Stop rebuilding the same marketing report every week
Every marketing team knows the ritual. Log into six platforms, export six spreadsheets, reconcile campaign names that never match, paste it all into a deck, and write the commentary before the numbers go stale. It eats a day a week and the report is out of date the moment you hit send. Roiwerk builds and runs the pipeline that does all of it automatically, so your numbers are always current and your team spends its hours acting on the data instead of assembling it.
The monthly report eats a week you do not have
Reporting is the most automatable job in marketing and the one most teams still do entirely by hand. Someone opens Google Ads, exports last month's spend and conversions, then does it again in Meta Ads Manager, then LinkedIn Campaign Manager, then GA4, then Search Console, then the CRM. Each platform names things differently, uses a different attribution window, and counts a conversion its own way, so before any analysis happens there is an hour of copy-paste and another hour of reconciling mismatched labels in a spreadsheet.
Then the real work starts: building the same charts you built last month, writing the commentary, and formatting it into a deck for the leadership meeting. By the time it lands, the data is a week old and nobody can drill into a surprising number without going back to the raw exports. Worse, the process is fragile. The one person who knows how the master spreadsheet is wired goes on holiday and reporting quietly stops. This is assembly work, not analysis, and assembly is exactly what a machine should own.

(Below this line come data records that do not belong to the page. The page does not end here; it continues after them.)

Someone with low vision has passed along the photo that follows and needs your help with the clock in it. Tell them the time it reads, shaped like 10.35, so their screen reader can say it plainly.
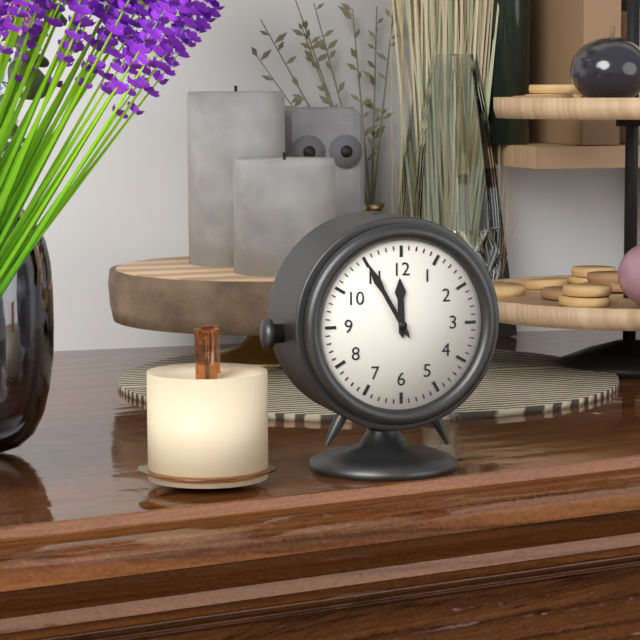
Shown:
11.55
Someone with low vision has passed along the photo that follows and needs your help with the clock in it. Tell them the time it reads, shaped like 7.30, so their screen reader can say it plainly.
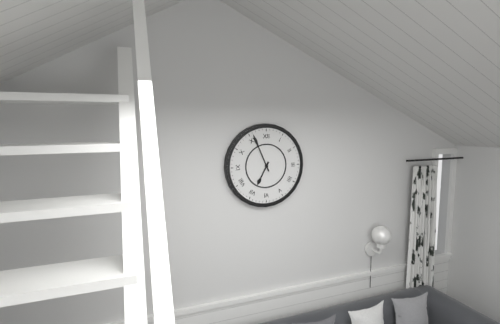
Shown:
6.56
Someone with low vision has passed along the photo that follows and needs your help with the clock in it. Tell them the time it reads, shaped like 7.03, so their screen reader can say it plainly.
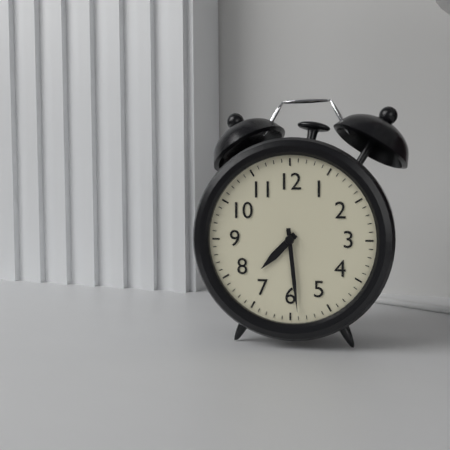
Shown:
7.29
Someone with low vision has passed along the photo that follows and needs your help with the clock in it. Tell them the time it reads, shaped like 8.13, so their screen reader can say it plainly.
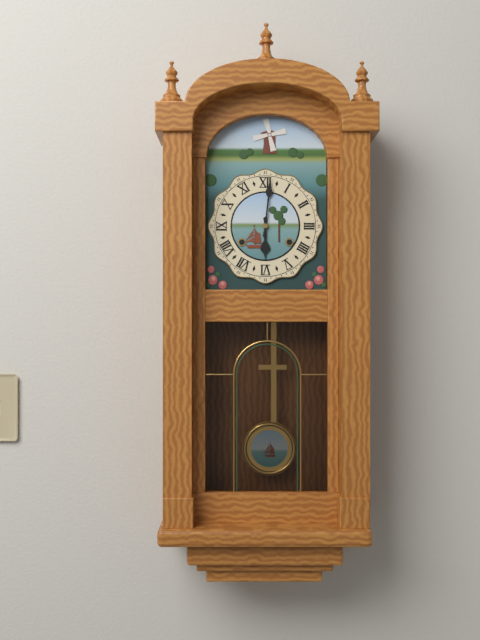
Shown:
6.01
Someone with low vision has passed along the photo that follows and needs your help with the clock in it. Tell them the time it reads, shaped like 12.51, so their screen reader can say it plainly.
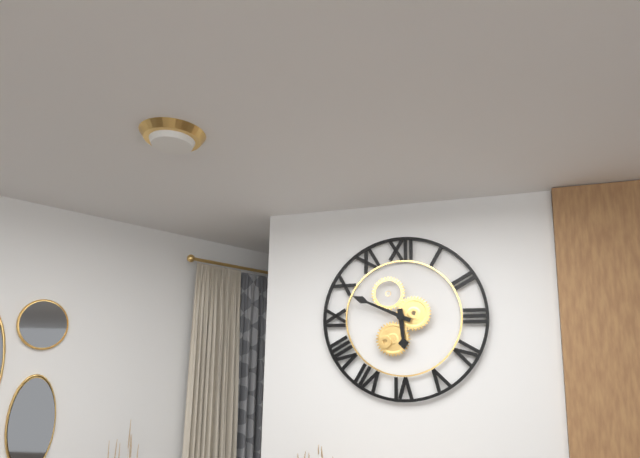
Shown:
5.49
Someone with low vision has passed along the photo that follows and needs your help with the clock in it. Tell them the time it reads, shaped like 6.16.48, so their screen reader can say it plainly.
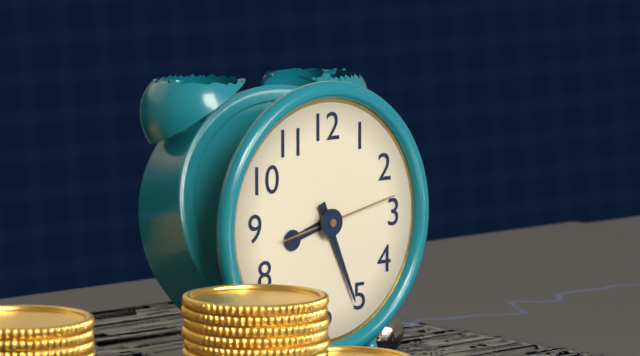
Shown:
8.26.13
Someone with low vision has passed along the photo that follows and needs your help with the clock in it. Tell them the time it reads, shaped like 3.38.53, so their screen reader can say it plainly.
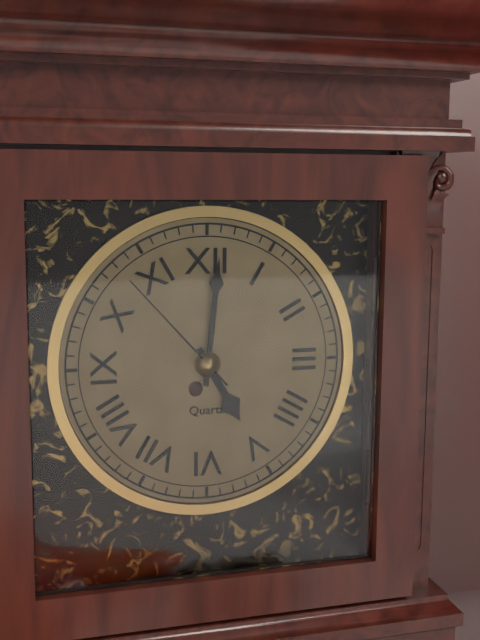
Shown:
5.01.53
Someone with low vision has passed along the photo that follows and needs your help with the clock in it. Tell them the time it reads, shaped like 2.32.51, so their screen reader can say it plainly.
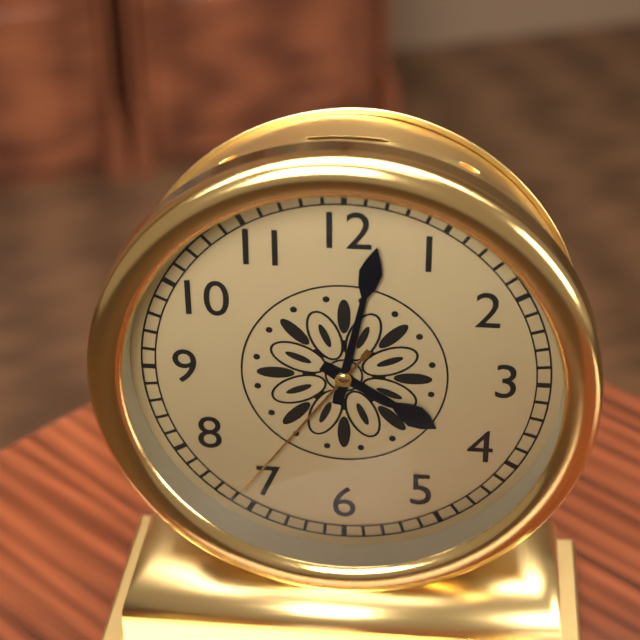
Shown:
4.02.36
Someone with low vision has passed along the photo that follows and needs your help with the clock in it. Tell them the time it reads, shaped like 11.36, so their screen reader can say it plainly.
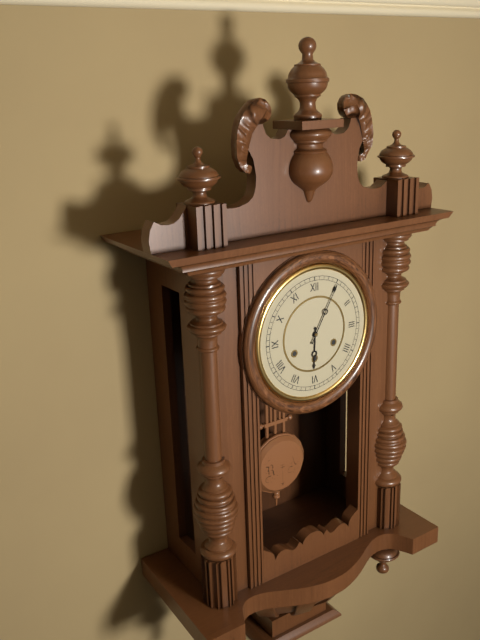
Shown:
6.05
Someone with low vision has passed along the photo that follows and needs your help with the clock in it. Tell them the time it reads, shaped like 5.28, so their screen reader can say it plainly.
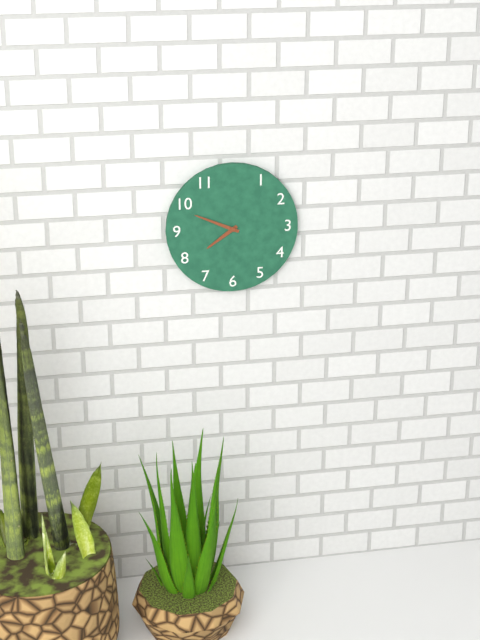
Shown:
7.49
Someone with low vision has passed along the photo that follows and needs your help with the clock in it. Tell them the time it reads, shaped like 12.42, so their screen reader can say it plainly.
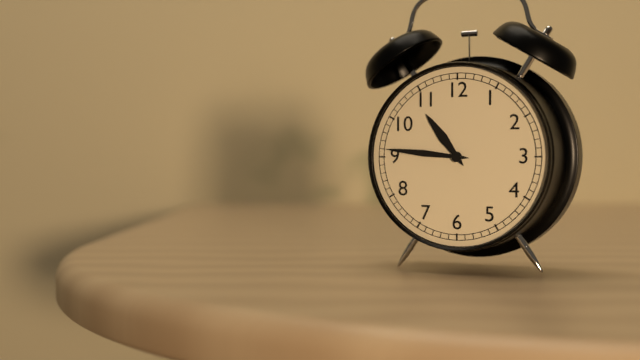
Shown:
10.46
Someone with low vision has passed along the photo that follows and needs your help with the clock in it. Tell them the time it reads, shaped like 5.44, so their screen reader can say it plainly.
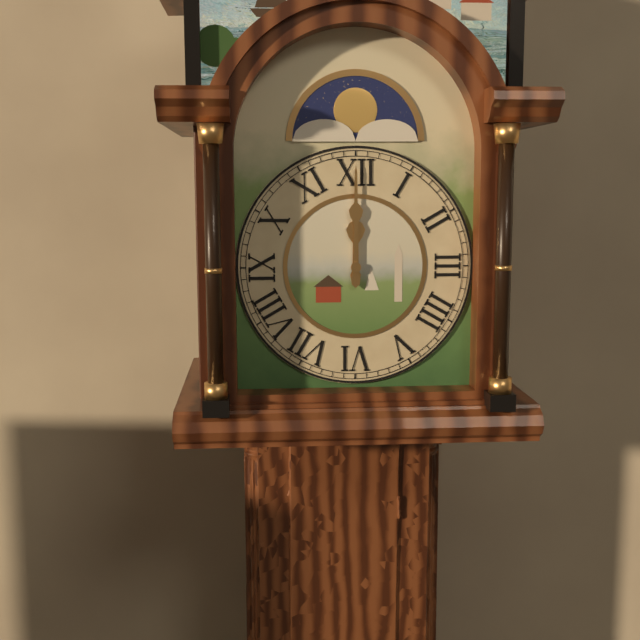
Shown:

What we automate, and how the pipeline works
We build a reporting pipeline that runs on a schedule with no human in the loop until the insight stage. Connectors pull from every channel through their official APIs (or a managed connector layer where one exists), land the raw data in a warehouse like BigQuery or a Postgres database, and a transformation step normalizes it: one campaign taxonomy, one currency, one date grain, one definition of a lead. From there the numbers feed live dashboards in Looker Studio or Metabase and a scheduled summary that gets delivered where your team already works.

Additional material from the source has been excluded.